**TASK BRIEF:** Repeat the records below exactly as they appear.

**SUPPLIED INFORMATION:**

=== Begin Enclosure ===

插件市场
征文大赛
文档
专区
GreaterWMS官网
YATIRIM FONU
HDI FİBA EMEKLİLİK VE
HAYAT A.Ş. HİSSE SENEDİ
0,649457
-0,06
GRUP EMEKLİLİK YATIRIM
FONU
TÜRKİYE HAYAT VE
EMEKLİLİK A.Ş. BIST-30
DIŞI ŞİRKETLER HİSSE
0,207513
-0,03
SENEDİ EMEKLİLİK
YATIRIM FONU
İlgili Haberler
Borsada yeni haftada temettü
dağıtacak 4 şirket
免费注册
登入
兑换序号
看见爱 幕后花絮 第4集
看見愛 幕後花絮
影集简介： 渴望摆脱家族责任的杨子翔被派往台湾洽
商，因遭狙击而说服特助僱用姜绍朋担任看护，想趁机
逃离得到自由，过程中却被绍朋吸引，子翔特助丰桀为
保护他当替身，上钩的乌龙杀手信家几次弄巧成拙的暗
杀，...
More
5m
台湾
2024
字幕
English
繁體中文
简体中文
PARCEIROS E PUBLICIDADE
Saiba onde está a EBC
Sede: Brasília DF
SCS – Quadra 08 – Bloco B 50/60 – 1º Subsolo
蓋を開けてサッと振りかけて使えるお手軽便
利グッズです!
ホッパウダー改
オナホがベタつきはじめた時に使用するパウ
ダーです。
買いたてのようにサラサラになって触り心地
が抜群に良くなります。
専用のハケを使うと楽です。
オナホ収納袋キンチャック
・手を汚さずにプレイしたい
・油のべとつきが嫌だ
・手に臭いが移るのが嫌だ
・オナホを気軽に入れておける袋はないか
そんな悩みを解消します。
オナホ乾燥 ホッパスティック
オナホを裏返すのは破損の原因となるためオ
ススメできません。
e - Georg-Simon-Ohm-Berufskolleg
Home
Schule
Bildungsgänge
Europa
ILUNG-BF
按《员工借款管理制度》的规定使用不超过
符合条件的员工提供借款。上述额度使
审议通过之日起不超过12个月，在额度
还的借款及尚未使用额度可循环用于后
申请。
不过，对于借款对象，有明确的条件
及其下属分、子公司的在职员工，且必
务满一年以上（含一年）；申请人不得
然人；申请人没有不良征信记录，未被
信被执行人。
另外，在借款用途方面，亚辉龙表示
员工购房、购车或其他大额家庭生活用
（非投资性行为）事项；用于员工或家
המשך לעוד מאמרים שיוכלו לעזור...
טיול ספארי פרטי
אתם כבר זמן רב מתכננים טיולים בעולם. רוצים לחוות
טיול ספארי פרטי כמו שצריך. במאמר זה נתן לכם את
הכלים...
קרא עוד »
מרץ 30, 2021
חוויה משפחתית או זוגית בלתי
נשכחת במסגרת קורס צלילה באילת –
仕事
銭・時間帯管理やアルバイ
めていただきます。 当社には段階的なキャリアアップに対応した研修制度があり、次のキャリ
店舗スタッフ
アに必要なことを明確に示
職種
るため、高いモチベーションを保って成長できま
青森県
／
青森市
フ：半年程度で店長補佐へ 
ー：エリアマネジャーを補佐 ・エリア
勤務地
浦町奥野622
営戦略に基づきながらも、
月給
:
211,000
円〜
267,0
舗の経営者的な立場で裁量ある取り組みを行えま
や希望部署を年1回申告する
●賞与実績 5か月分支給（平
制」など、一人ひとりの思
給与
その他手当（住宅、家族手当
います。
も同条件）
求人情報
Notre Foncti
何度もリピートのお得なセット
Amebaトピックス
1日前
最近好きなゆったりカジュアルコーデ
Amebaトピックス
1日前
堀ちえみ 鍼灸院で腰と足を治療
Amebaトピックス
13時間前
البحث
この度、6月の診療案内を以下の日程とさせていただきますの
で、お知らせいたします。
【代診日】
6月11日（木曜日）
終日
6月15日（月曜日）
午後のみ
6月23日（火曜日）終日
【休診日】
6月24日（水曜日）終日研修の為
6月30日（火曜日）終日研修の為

=== End Enclosure ===

**ANSWER:**
插件市场
征文大赛
文档
专区
GreaterWMS官网
YATIRIM FONU
HDI FİBA EMEKLİLİK VE
HAYAT A.Ş. HİSSE SENEDİ
0,649457
-0,06
GRUP EMEKLİLİK YATIRIM
FONU
TÜRKİYE HAYAT VE
EMEKLİLİK A.Ş. BIST-30
DIŞI ŞİRKETLER HİSSE
0,207513
-0,03
SENEDİ EMEKLİLİK
YATIRIM FONU
İlgili Haberler
Borsada yeni haftada temettü
dağıtacak 4 şirket
免费注册
登入
兑换序号
看见爱 幕后花絮 第4集
看見愛 幕後花絮
影集简介： 渴望摆脱家族责任的杨子翔被派往台湾洽
商，因遭狙击而说服特助僱用姜绍朋担任看护，想趁机
逃离得到自由，过程中却被绍朋吸引，子翔特助丰桀为
保护他当替身，上钩的乌龙杀手信家几次弄巧成拙的暗
杀，...
More
5m
台湾
2024
字幕
English
繁體中文
简体中文
PARCEIROS E PUBLICIDADE
Saiba onde está a EBC
Sede: Brasília DF
SCS – Quadra 08 – Bloco B 50/60 – 1º Subsolo
蓋を開けてサッと振りかけて使えるお手軽便
利グッズです!
ホッパウダー改
オナホがベタつきはじめた時に使用するパウ
ダーです。
買いたてのようにサラサラになって触り心地
が抜群に良くなります。
専用のハケを使うと楽です。
オナホ収納袋キンチャック
・手を汚さずにプレイしたい
・油のべとつきが嫌だ
・手に臭いが移るのが嫌だ
・オナホを気軽に入れておける袋はないか
そんな悩みを解消します。
オナホ乾燥 ホッパスティック
オナホを裏返すのは破損の原因となるためオ
ススメできません。
e - Georg-Simon-Ohm-Berufskolleg
Home
Schule
Bildungsgänge
Europa
ILUNG-BF
按《员工借款管理制度》的规定使用不超过
符合条件的员工提供借款。上述额度使
审议通过之日起不超过12个月，在额度
还的借款及尚未使用额度可循环用于后
申请。
不过，对于借款对象，有明确的条件
及其下属分、子公司的在职员工，且必
务满一年以上（含一年）；申请人不得
然人；申请人没有不良征信记录，未被
信被执行人。
另外，在借款用途方面，亚辉龙表示
员工购房、购车或其他大额家庭生活用
（非投资性行为）事项；用于员工或家
המשך לעוד מאמרים שיוכלו לעזור...
טיול ספארי פרטי
אתם כבר זמן רב מתכננים טיולים בעולם. רוצים לחוות
טיול ספארי פרטי כמו שצריך. במאמר זה נתן לכם את
הכלים...
קרא עוד »
מרץ 30, 2021
חוויה משפחתית או זוגית בלתי
נשכחת במסגרת קורס צלילה באילת –
仕事
銭・時間帯管理やアルバイ
めていただきます。 当社には段階的なキャリアアップに対応した研修制度があり、次のキャリ
店舗スタッフ
アに必要なことを明確に示
職種
るため、高いモチベーションを保って成長できま
青森県
／
青森市
フ：半年程度で店長補佐へ 
ー：エリアマネジャーを補佐 ・エリア
勤務地
浦町奥野622
営戦略に基づきながらも、
月給
:
211,000
円〜
267,0
舗の経営者的な立場で裁量ある取り組みを行えま
や希望部署を年1回申告する
●賞与実績 5か月分支給（平
制」など、一人ひとりの思
給与
その他手当（住宅、家族手当
います。
も同条件）
求人情報
Notre Foncti
何度もリピートのお得なセット
Amebaトピックス
1日前
最近好きなゆったりカジュアルコーデ
Amebaトピックス
1日前
堀ちえみ 鍼灸院で腰と足を治療
Amebaトピックス
13時間前
البحث
この度、6月の診療案内を以下の日程とさせていただきますの
で、お知らせいたします。
【代診日】
6月11日（木曜日）
終日
6月15日（月曜日）
午後のみ
6月23日（火曜日）終日
【休診日】
6月24日（水曜日）終日研修の為
6月30日（火曜日）終日研修の為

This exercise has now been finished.